BEGIN Reading passage
As Banerjee et al. (1993) have noted, using logarithmic returns resolves the issue of non-stationarity, enabling the application of statistical methods that assume stationarity. Furthermore, logarithmic returns are helpful in transforming non-stationary data into stationary data, which is essential for econometric analysis. The dataset covers the period from July 1, 2019, to June 30, 2022. Figures 1 and 2 illustrate the trends of closet and Pt, respectively. During this period, the percentage of days when the price exceeded the previous day was 51.37%, and the days it was lower were 48.54%. Other characteristics are presented in Table 1.

Fig. 1
figure 1

The trend of closet: Bitcoin prices (01/07/2019–30/06/2022)

Fig. 2
figure 2

The trend of Pt: Log return on Bitcoin prices (01/07/2019–30/06/2022)

Table 1 Descriptive statistics for variables closet and Pt

2.2 Log return on Bitcoin volumes (Vt)

The acquired historical data encompass the daily trading volumes from July 1, 2019, to June 30, 2022. These volumes are defined as daily Bitcoin volumes volumet at time step t and are illustrated in Fig. 3. During the period, it was observed that 47.35% of the volumes exceeded the previous day's volumes, while 52.55% fell below.

Fig. 3
figure 3

The trend of volumet: Bitcoin volumes (01/07/2019–30/06/2022)

As evident from the figure, multiple instances of data points significantly deviating from the average were observed in the volume data. To enhance the stability of the model, outlier detection and preprocessing were conducted as part of the statistical treatment. Specifically, data points with an absolute Z-score exceeding 3 were identified as outliers and replaced with values corresponding to a Z-score of 3. This preprocessing resulted in the replacement of 10 data points (0.84% of the total). The preprocessed daily volumes at time step t are defined as adjusted volumet. The log returns, denoted as Vt, were defined as follows.

$${V}_{t}={\text{ln}}\left(\frac{adjusted \, volum{e}_{t}}{adjusted \, volum{e}_{t-1}}\right)$$
(2)

The trend of Vt is presented in Fig. 4. The characteristics of both volumet and Vt are summarized in Table 2.

Fig. 4
figure 4

The trend of Vt: Log return on Bitcoin volumes (01/07/2019–30/06/2022)

Table 2 Descriptive statistics for variables volumet and Vt

2.3 Positive/Negative post rate by Bitcoin celebrities (S pos t/S neg t)

For this study, we selected the X accounts of 30 celebrities based on rankings from the Bitcoin community by Hive.one,Footnote 5 as displayed in Table 3. Hive.one ranks individuals primarily based on their X follower graph, facilitating the discovery of reputable accounts within specific communities. All posts from these selected accounts, from July 1, 2019, to June 30, 2022, were collected using the official X API.
END Reading passage
Problems to solve:
**1.** According to the Bitcoin data excerpt, how many volume data points did the outlier preprocessing replace?
**2.** Reproduce the part of the Bitcoin data excerpt between "2.2 Log return" and "52.55% fell below.", inclusive.
BEGIN Extracted information
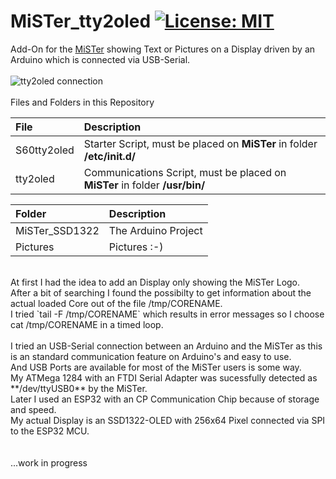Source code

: # MiSTer_tty2oled [![License: MIT](https://img.shields.io/badge/License-MIT-yellow.svg)](https://opensource.org/licenses/MIT)
Add-On for the [MiSTer](https://github.com/MiSTer-devel) showing Text or Pictures on a Display driven by an Arduino which is connected via USB-Serial.<br/>
<br/>
![tty2oled connection](https://github.com/venice1200/MiSTer_tty2oled/blob/main/Pictures/OLED_Connection.jpg?raw=true)
<br/>
<br/>
Files and Folders in this Repository<br/>

| File | Description |
| :--- | :--- |
| S60tty2oled | Starter Script, must be placed on **MiSTer** in folder **/etc/init.d/**  |
| tty2oled | Communications Script, must be placed on **MiSTer** in folder **/usr/bin/** |

| Folder | Description |
| :--- | :--- |
| MiSTer_SSD1322 | The Arduino Project |
| Pictures | Pictures :-) |

<br/>
At first I had the idea to add an Display only showing the MiSTer Logo.<br/>
After a bit of searching I found the possibilty to get information about the actual loaded Core out of the file /tmp/CORENAME.<br/>
I tried `tail -F /tmp/CORENAME` which results in error messages so I choose cat /tmp/CORENAME in a timed loop.<br/>
<br/>
I tried an USB-Serial connection between an Arduino and the MiSTer as this is an standard communication feature on Arduino's and easy to use.<br/>
And USB Ports are available for most of the MiSTer users is some way.<br/>
My ATMega 1284 with an FTDI Serial Adapter was sucessfully detected as **/dev/ttyUSB0** by the MiSTer.<br/>
Later I used an ESP32 with an CP Communication Chip because of storage and speed.<br/>
My actual Display is an SSD1322-OLED with 256x64 Pixel connected via SPI to the ESP32 MCU.<br/>
<br/>
<br/>
...work in progress<br/>
<br/>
END Extracted information
Outputs by task:
**1.** 10 data points (0.84% of the total)

**2.**
2.2 Log return on Bitcoin volumes (Vt)

The acquired historical data encompass the daily trading volumes from July 1, 2019, to June 30, 2022. These volumes are defined as daily Bitcoin volumes volumet at time step t and are illustrated in Fig. 3. During the period, it was observed that 47.35% of the volumes exceeded the previous day's volumes, while 52.55% fell below.